(Extracted information)

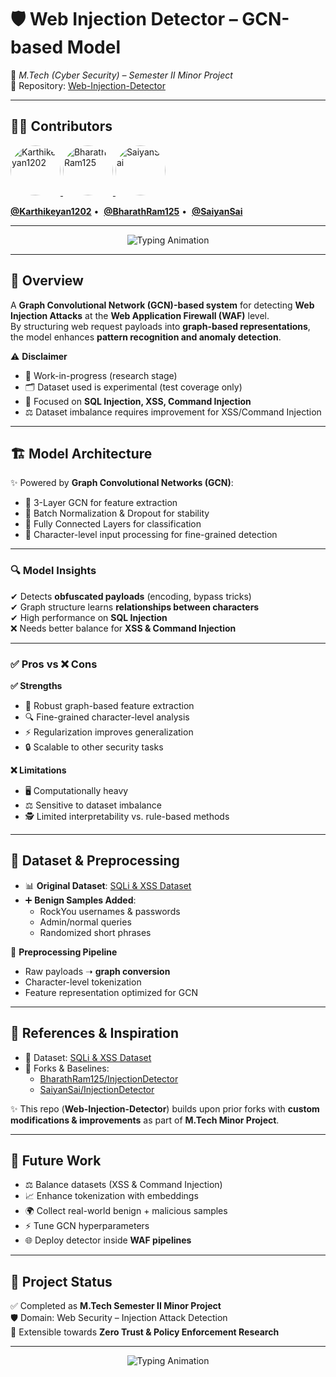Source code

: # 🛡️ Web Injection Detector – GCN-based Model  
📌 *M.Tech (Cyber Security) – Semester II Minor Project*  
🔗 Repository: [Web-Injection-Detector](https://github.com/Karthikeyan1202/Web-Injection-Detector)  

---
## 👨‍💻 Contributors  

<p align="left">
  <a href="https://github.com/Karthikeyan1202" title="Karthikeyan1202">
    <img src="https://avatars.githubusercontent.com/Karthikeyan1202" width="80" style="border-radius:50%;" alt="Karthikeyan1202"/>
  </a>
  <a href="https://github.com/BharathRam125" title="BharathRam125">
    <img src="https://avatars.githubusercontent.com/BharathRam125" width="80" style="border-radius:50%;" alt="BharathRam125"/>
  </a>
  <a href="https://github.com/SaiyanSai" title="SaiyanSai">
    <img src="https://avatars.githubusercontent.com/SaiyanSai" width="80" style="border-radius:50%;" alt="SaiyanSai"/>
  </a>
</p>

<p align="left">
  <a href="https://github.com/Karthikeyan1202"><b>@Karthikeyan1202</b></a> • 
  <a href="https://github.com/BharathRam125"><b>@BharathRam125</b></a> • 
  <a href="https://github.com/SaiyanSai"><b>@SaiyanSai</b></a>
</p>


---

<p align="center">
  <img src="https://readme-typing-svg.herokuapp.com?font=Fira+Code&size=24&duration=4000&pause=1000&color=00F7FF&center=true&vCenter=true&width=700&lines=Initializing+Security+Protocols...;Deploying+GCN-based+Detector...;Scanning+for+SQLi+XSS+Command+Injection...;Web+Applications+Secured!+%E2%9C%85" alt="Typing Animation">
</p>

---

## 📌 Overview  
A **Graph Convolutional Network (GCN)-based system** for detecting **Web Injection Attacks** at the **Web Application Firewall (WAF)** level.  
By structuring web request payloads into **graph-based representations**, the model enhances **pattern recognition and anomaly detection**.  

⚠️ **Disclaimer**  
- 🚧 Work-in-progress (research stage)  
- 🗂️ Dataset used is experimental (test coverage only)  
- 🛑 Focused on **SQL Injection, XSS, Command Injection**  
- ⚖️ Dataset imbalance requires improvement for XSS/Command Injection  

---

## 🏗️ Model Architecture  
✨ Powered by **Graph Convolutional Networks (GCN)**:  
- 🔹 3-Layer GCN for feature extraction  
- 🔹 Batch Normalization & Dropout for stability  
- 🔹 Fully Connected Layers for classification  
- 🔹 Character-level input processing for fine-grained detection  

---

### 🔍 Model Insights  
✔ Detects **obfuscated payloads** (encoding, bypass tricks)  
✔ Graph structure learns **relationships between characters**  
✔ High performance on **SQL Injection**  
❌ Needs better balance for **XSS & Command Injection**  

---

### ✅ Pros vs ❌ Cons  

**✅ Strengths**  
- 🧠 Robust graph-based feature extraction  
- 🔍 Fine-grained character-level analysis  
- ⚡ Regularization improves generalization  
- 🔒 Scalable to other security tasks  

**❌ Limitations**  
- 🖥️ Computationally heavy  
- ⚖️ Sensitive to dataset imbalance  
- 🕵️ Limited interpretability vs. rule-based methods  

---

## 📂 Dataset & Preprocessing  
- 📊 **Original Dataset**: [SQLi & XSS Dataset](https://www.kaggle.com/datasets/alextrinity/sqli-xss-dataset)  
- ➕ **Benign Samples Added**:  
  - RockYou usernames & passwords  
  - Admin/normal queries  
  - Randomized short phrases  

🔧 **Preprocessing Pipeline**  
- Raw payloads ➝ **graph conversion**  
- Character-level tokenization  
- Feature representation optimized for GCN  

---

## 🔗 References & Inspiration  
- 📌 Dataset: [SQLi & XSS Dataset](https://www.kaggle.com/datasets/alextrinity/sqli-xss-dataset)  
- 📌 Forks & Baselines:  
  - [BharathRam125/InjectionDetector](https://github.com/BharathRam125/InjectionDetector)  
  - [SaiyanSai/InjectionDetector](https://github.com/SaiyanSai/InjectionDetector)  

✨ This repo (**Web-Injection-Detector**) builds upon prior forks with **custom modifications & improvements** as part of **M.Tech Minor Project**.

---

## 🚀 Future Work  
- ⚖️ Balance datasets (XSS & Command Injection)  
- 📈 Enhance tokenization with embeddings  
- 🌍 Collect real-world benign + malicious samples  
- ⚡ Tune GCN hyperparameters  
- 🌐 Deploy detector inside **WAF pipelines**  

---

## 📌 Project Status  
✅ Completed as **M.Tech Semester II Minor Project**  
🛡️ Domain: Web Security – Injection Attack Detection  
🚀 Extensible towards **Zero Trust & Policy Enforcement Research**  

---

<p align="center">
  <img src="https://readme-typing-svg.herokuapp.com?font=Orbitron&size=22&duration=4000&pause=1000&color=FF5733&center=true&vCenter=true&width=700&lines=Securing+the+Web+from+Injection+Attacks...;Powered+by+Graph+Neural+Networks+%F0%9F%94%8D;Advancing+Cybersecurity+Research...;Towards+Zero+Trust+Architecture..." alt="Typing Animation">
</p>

(End Extracted information)

Exercise aim: Would you repeat the material exactly, keeping out any pictures?

Answer box:
Source code

: # 🛡️ Web Injection Detector – GCN-based Model  
📌 *M.Tech (Cyber Security) – Semester II Minor Project*  
🔗 Repository: [Web-Injection-Detector](https://github.com/Karthikeyan1202/Web-Injection-Detector)  

---
## 👨‍💻 Contributors  

<p align="left">
  <a href="https://github.com/Karthikeyan1202" title="Karthikeyan1202">
    <img src="https://avatars.githubusercontent.com/Karthikeyan1202" width="80" style="border-radius:50%;" alt="Karthikeyan1202"/>
  </a>
  <a href="https://github.com/BharathRam125" title="BharathRam125">
    <img src="https://avatars.githubusercontent.com/BharathRam125" width="80" style="border-radius:50%;" alt="BharathRam125"/>
  </a>
  <a href="https://github.com/SaiyanSai" title="SaiyanSai">
    <img src="https://avatars.githubusercontent.com/SaiyanSai" width="80" style="border-radius:50%;" alt="SaiyanSai"/>
  </a>
</p>

<p align="left">
  <a href="https://github.com/Karthikeyan1202"><b>@Karthikeyan1202</b></a> • 
  <a href="https://github.com/BharathRam125"><b>@BharathRam125</b></a> • 
  <a href="https://github.com/SaiyanSai"><b>@SaiyanSai</b></a>
</p>


---

<p align="center">
  <img src="https://readme-typing-svg.herokuapp.com?font=Fira+Code&size=24&duration=4000&pause=1000&color=00F7FF&center=true&vCenter=true&width=700&lines=Initializing+Security+Protocols...;Deploying+GCN-based+Detector...;Scanning+for+SQLi+XSS+Command+Injection...;Web+Applications+Secured!+%E2%9C%85" alt="Typing Animation">
</p>

---

## 📌 Overview  
A **Graph Convolutional Network (GCN)-based system** for detecting **Web Injection Attacks** at the **Web Application Firewall (WAF)** level.  
By structuring web request payloads into **graph-based representations**, the model enhances **pattern recognition and anomaly detection**.  

⚠️ **Disclaimer**  
- 🚧 Work-in-progress (research stage)  
- 🗂️ Dataset used is experimental (test coverage only)  
- 🛑 Focused on **SQL Injection, XSS, Command Injection**  
- ⚖️ Dataset imbalance requires improvement for XSS/Command Injection  

---

## 🏗️ Model Architecture  
✨ Powered by **Graph Convolutional Networks (GCN)**:  
- 🔹 3-Layer GCN for feature extraction  
- 🔹 Batch Normalization & Dropout for stability  
- 🔹 Fully Connected Layers for classification  
- 🔹 Character-level input processing for fine-grained detection  

---

### 🔍 Model Insights  
✔ Detects **obfuscated payloads** (encoding, bypass tricks)  
✔ Graph structure learns **relationships between characters**  
✔ High performance on **SQL Injection**  
❌ Needs better balance for **XSS & Command Injection**  

---

### ✅ Pros vs ❌ Cons  

**✅ Strengths**  
- 🧠 Robust graph-based feature extraction  
- 🔍 Fine-grained character-level analysis  
- ⚡ Regularization improves generalization  
- 🔒 Scalable to other security tasks  

**❌ Limitations**  
- 🖥️ Computationally heavy  
- ⚖️ Sensitive to dataset imbalance  
- 🕵️ Limited interpretability vs. rule-based methods  

---

## 📂 Dataset & Preprocessing  
- 📊 **Original Dataset**: [SQLi & XSS Dataset](https://www.kaggle.com/datasets/alextrinity/sqli-xss-dataset)  
- ➕ **Benign Samples Added**:  
  - RockYou usernames & passwords  
  - Admin/normal queries  
  - Randomized short phrases  

🔧 **Preprocessing Pipeline**  
- Raw payloads ➝ **graph conversion**  
- Character-level tokenization  
- Feature representation optimized for GCN  

---

## 🔗 References & Inspiration  
- 📌 Dataset: [SQLi & XSS Dataset](https://www.kaggle.com/datasets/alextrinity/sqli-xss-dataset)  
- 📌 Forks & Baselines:  
  - [BharathRam125/InjectionDetector](https://github.com/BharathRam125/InjectionDetector)  
  - [SaiyanSai/InjectionDetector](https://github.com/SaiyanSai/InjectionDetector)  

✨ This repo (**Web-Injection-Detector**) builds upon prior forks with **custom modifications & improvements** as part of **M.Tech Minor Project**.

---

## 🚀 Future Work  
- ⚖️ Balance datasets (XSS & Command Injection)  
- 📈 Enhance tokenization with embeddings  
- 🌍 Collect real-world benign + malicious samples  
- ⚡ Tune GCN hyperparameters  
- 🌐 Deploy detector inside **WAF pipelines**  

---

## 📌 Project Status  
✅ Completed as **M.Tech Semester II Minor Project**  
🛡️ Domain: Web Security – Injection Attack Detection  
🚀 Extensible towards **Zero Trust & Policy Enforcement Research**  

---

<p align="center">
  <img src="https://readme-typing-svg.herokuapp.com?font=Orbitron&size=22&duration=4000&pause=1000&color=FF5733&center=true&vCenter=true&width=700&lines=Securing+the+Web+from+Injection+Attacks...;Powered+by+Graph+Neural+Networks+%F0%9F%94%8D;Advancing+Cybersecurity+Research...;Towards+Zero+Trust+Architecture..." alt="Typing Animation">
</p>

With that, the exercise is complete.